Los trabajadores despedidos por motivos que no dependen de su persona tienen derecho a una prestación por desempleo. Para recibirla, deben haber trabajado al menos 12 meses en los últimos 24 meses, inscribirse en la agencia de empleo (AJOFM) como personas en búsqueda de trabajo y no obtener otros ingresos superiores al nivel de la prestación. Esta prestación se calcula en función del indicador social de referencia, complementado con un porcentaje de la media del salario anterior. Se trata de una forma de protección financiera destinada a garantizar un ingreso mínimo hasta la obtención de un nuevo empleo.
La dimisión es diferente del despido. Representa el acto unilateral del trabajador de poner fin al contrato individual de trabajo y supone el cumplimiento de un preaviso de hasta 20 días laborables para los puestos de ejecución y de 45 días para los puestos de dirección. A diferencia del despido, la dimisión no da derecho a prestación por desempleo. Por este motivo, en un contexto de despidos colectivos, no se recomienda que los trabajadores presenten su dimisión, ya que de este modo pierden sus derechos sociales.
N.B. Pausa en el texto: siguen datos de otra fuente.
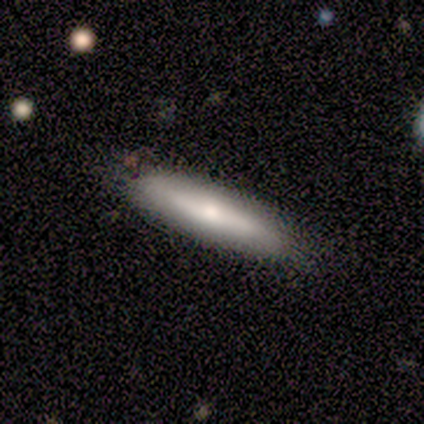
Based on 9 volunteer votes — Smooth or featured?
  - smooth: 67% *
  - featured or disk: 33%
  - star or artifact: 0%
How rounded?
  - cigar-shaped: 100% *
  - round: 0%
  - in between: 0%
Merging?
  - none: 89% *
  - minor disturbance: 11%
  - major disturbance: 0%
  - merger: 0%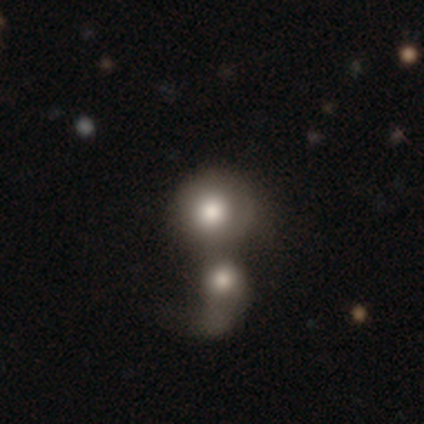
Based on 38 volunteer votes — Smooth or featured?
  - smooth: 68% *
  - featured or disk: 29%
  - star or artifact: 3%
How rounded?
  - round: 92% *
  - in between: 8%
  - cigar-shaped: 0%
Merging?
  - merger: 73% *
  - none: 27%
  - minor disturbance: 0%
  - major disturbance: 0%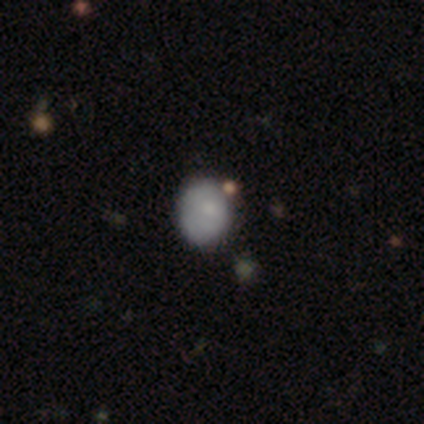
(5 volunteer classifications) A smooth galaxy with no disk features (80%) that is in between round and cigar-shaped (75%).

Vote fractions:
- Smooth or featured? smooth: 80% / featured or disk: 20% / star or artifact: 0%
- How rounded? in between: 75% / round: 25% / cigar-shaped: 0%
- Merging? none: 60% / major disturbance: 20% / merger: 20% / minor disturbance: 0%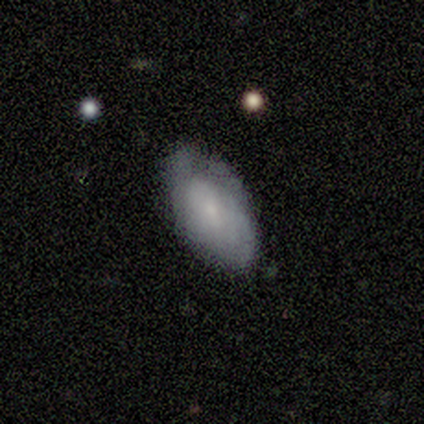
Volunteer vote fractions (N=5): This appears to be a smooth galaxy with no disk features (80%) that is in between round and cigar-shaped (100%). Merging: none (100%).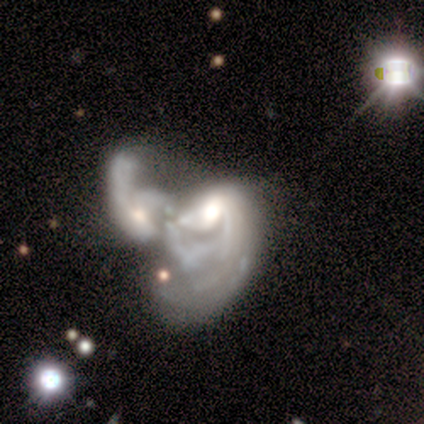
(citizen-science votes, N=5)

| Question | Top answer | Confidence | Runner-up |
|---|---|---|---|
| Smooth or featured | featured or disk | 100% | — |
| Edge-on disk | no | 100% | — |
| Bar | no | 80% | weak (20%) |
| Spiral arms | yes | 100% | — |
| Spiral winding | loose | 100% | — |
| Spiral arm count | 1 | 40% | tied: can't tell (40%) |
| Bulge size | moderate | 80% | large (20%) |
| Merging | merger | 80% | none (20%) |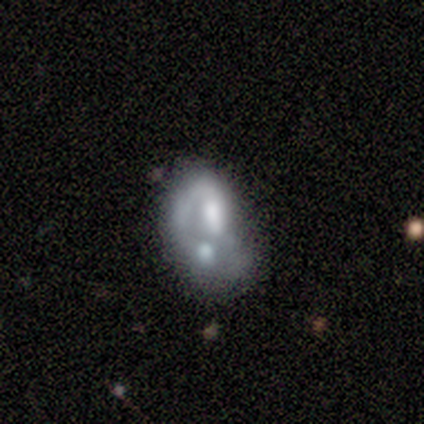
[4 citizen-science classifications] Volunteers were most divided on "bulge size" (3-way tie): moderate: 33%, small: 33%, none: 33%, dominant: 0%, large: 0%; "merging" (3-way tie): none: 33%, minor disturbance: 33%, merger: 33%, major disturbance: 0%. More confident: edge-on disk — no (100%); bar — no (100%); spiral arms — no (100%); smooth or featured — featured or disk (75%).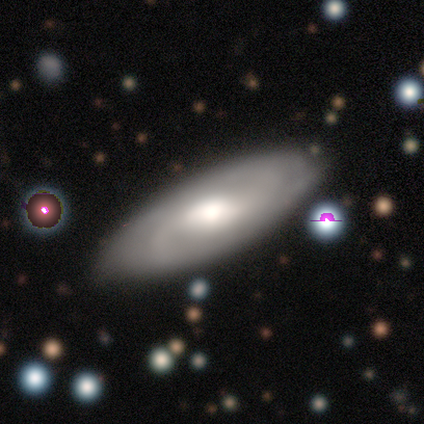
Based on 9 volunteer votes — Smooth or featured: featured or disk — 100%
Edge-on disk: no — 89% (yes — 11%)
Bar: no — 50% (weak — 38%)
Spiral arms: yes — 100%
Spiral winding: medium — 62% (tight — 25%)
Spiral arm count: 2 — 50% (can't tell — 38%)
Bulge size: large — 50% (tied with moderate — 50%)
Merging: none — 78% (minor disturbance — 22%)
Un ejemplo concreto lo representa la situación de los trabajadores del condado de Hunedoara, donde grandes unidades industriales como ArcelorMittal han anunciado reducciones de actividad o incluso el cierre. En tales casos, los empleados pueden entrar primero en desempleo técnico, manteniendo su condición de trabajadores y percibiendo al menos el 75% de su salario. Sin embargo, si se llega a despidos colectivos, sus contratos finalizan, pero tendrán derecho a la prestación por desempleo y a programas de reconversión profesional ofrecidos a través de la agencia de empleo (AJOFM). La diferencia entre ambas situaciones es importante para el futuro de cada trabajador y debe entenderse claramente antes de tomar decisiones.
Si el empleador no respeta estas obligaciones legales, ya sea que no pague la indemnización por desempleo técnico, que no conceda el preaviso en caso de despido o que no respete el procedimiento legal, los trabajadores tienen derecho a impugnar la decisión ante los tribunales. Los órganos jurisdiccionales tienen la competencia para anular los despidos abusivos, obligar al empleador al pago de indemnizaciones y, en algunos casos, disponer la reincorporación al trabajo. Por ello, es esencial que cada trabajador conozca sus derechos y los defienda por todos los medios legales.
En conclusión, los trabajadores que se enfrentan a desempleo técnico o despidos colectivos deben saber que la ley les ofrece una protección mínima: preaviso, prestación por desempleo, medidas activas de apoyo y la posibilidad de impugnar el despido ante los tribunales si no se respeta el procedimiento legal. Es esencial no firmar dimisiones ni extinciones “de mutuo acuerdo” sin comprender sus consecuencias. En tales momentos, la información correcta y el apoyo jurídico son decisivos para la seguridad financiera y profesional de cada persona.